[Exercise] Copy nothing but the text: repeat each entry exactly and drop the images.

***** Task material

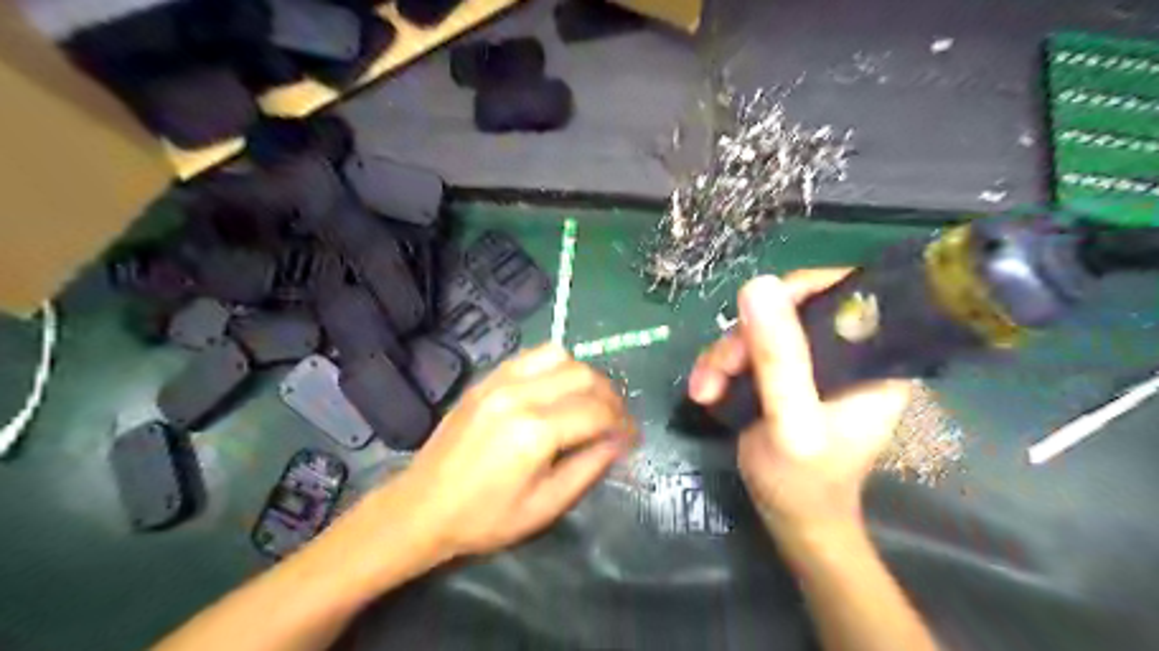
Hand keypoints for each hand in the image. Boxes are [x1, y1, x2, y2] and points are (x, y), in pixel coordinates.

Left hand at [375, 343, 637, 560]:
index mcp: (534, 433)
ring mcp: (498, 382)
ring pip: (559, 356)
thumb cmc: (485, 518)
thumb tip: (619, 442)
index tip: (632, 437)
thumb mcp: (545, 506)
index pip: (596, 412)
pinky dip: (554, 367)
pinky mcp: (485, 380)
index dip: (623, 423)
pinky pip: (531, 357)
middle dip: (610, 396)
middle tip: (616, 420)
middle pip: (584, 376)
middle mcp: (519, 396)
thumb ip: (588, 468)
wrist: (421, 507)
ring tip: (589, 401)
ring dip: (584, 376)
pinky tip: (557, 390)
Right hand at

**********

[Solution to the problem]
Hand keypoints for each hand in the image. Boxes are [x1, y1, x2, y2] and points are (x, y), in pixel coordinates.

Left hand at [375, 343, 637, 560]:
index mcp: (534, 433)
ring mcp: (498, 382)
ring pip: (559, 356)
thumb cmc: (485, 518)
thumb tip: (619, 442)
index tip: (632, 437)
thumb mcp: (545, 506)
index pip: (596, 412)
pinky dip: (554, 367)
pinky mcp: (485, 380)
index dip: (623, 423)
pinky pip: (531, 357)
middle dip: (610, 396)
middle tip: (616, 420)
middle pip: (584, 376)
middle mcp: (519, 396)
thumb ip: (588, 468)
wrist: (421, 507)
ring tip: (589, 401)
ring dip: (584, 376)
pinky tip: (557, 390)
Right hand at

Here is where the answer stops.